The proportion of negative ions is highest around moving water, such as storms, oceans, rivers, and waterfalls. One of my favourite things to do is to go for a walk on the beach, and if I’m feeling frustrated, angry or stressed a swim in the ocean always washes away those feelings leaving me refreshed and uplifted. No wonder!
On the flip side, most indoor environments, as well as being high in positive ions, also contain chemicals such as formaldehyde, benzene and trichloroethylene found in carpets, furniture, paints, plastics, varnishes, adhesives, detergents, dyes and fire retardants. They are known to irritate the eyes, nose and throat, cause headaches and allergic dermatitis, psychological disturbances, and considered to be carcinogens.
Your home requires ventilation to reduce the indoor pollutants, moisture and odours. For a healthy home environment, the air needs to be moving, and it’s as simple as opening the windows and doors each day to invite fresh air in.
Invest in plants
To improve your indoor air quality even more, head to your local plant nursery. Did you know there are several varieties of indoor plants that absorb harmful chemicals and improve the air quality of your home?

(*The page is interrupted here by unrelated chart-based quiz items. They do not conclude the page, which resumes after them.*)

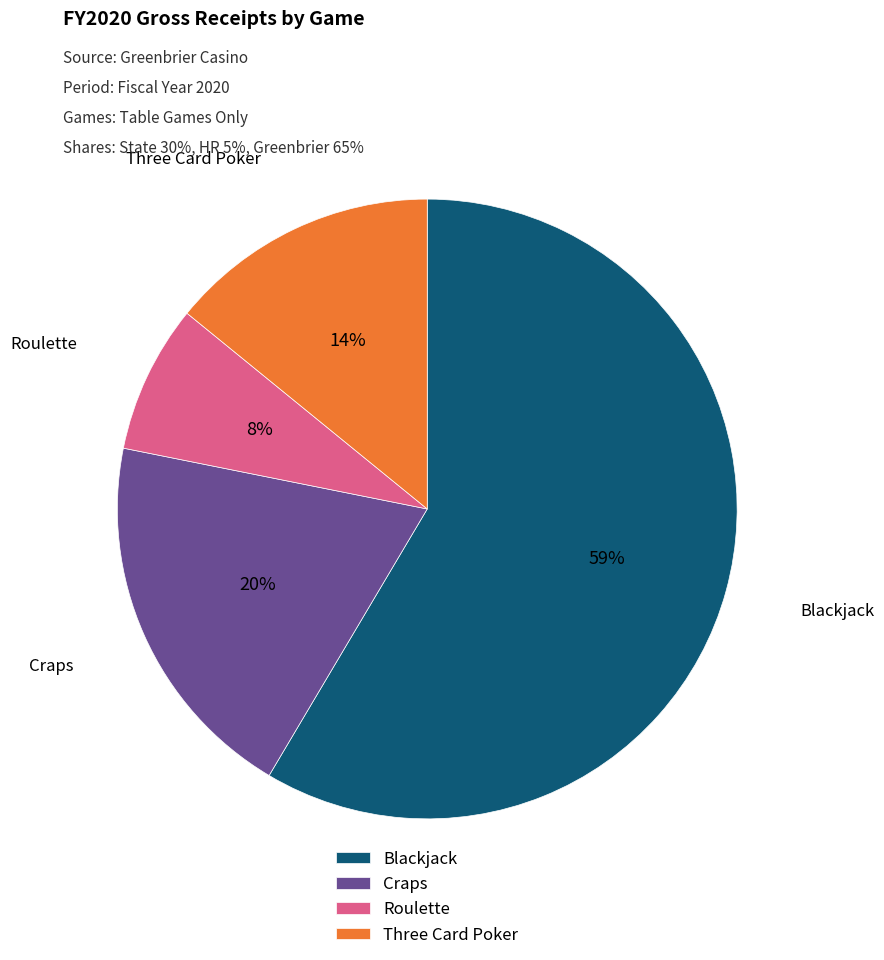

True or false: Three Card Poker accounts for 22% of the total.

False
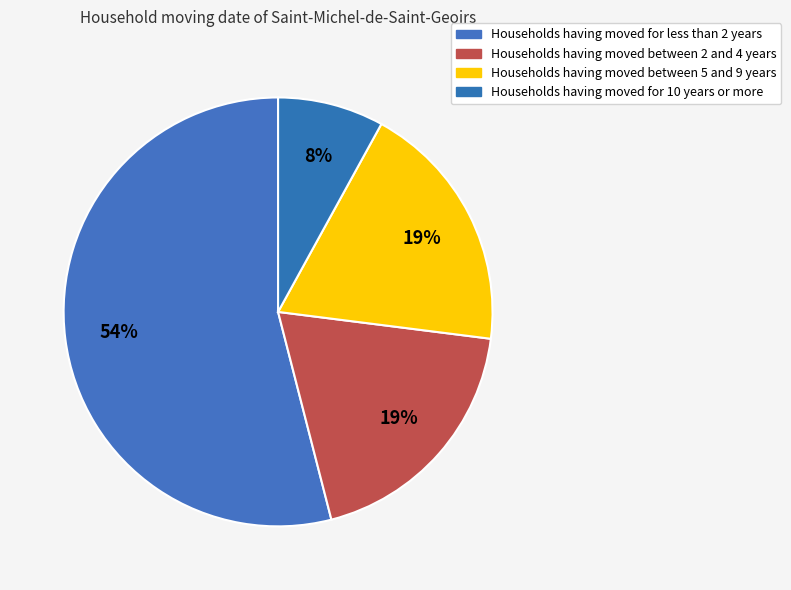

Which category has the smallest portion of the pie?

Households having moved for 10 years or more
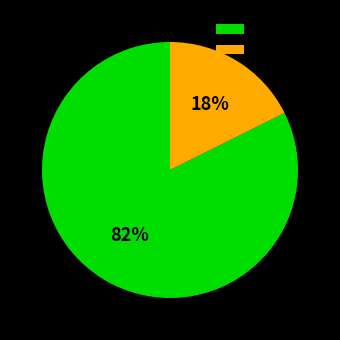

To the nearest percent, what is the average slice percentage?

50%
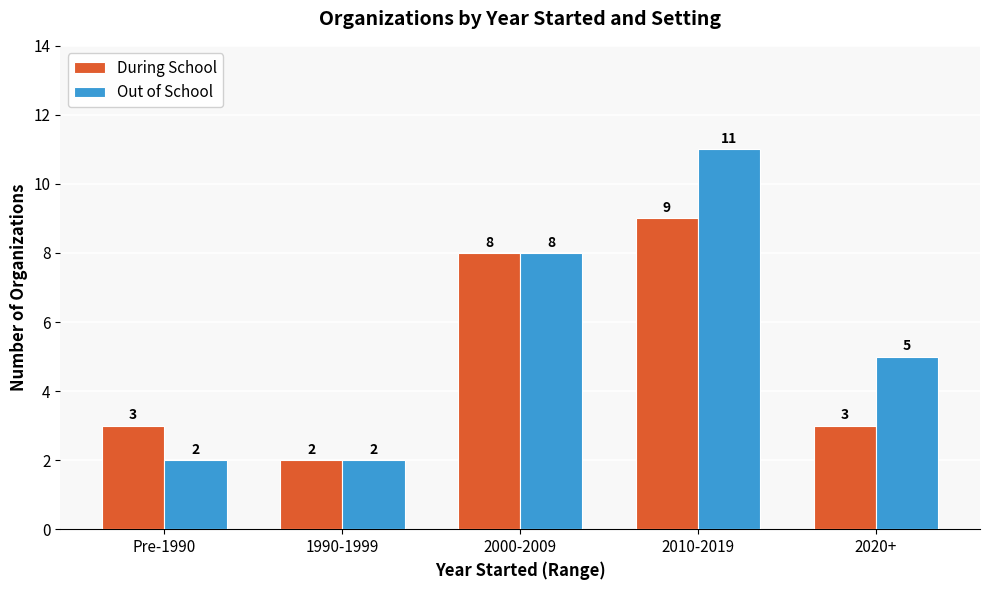

What is the highest value of the Out of School series?

11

Researchers have identified several varieties of house plants that are remarkably effective in removing these chemical pollutants from the air, such as the philodendron, spider plant, chrysanthemum and peace lily. I personally love all sorts of plants and have a variety in my home. However, it’s best to talk to a person at your local plant nursery or a gardener about the best plants to suit your personal living space, especially if you have pets as some plants are potentially harmful if your pet eats the leaves.
The other wonderful benefit is that all plants produce oxygen through the process of photosynthesis. Therefore, any plants you choose, in addition to the varieties I have just named, will increase the concentration of oxygen in their immediate surroundings.
So, starting from today, gift yourself and loved ones fresh air by opening your windows to let the breeze cleanse your home environment, and make it a date to head to your local nursery.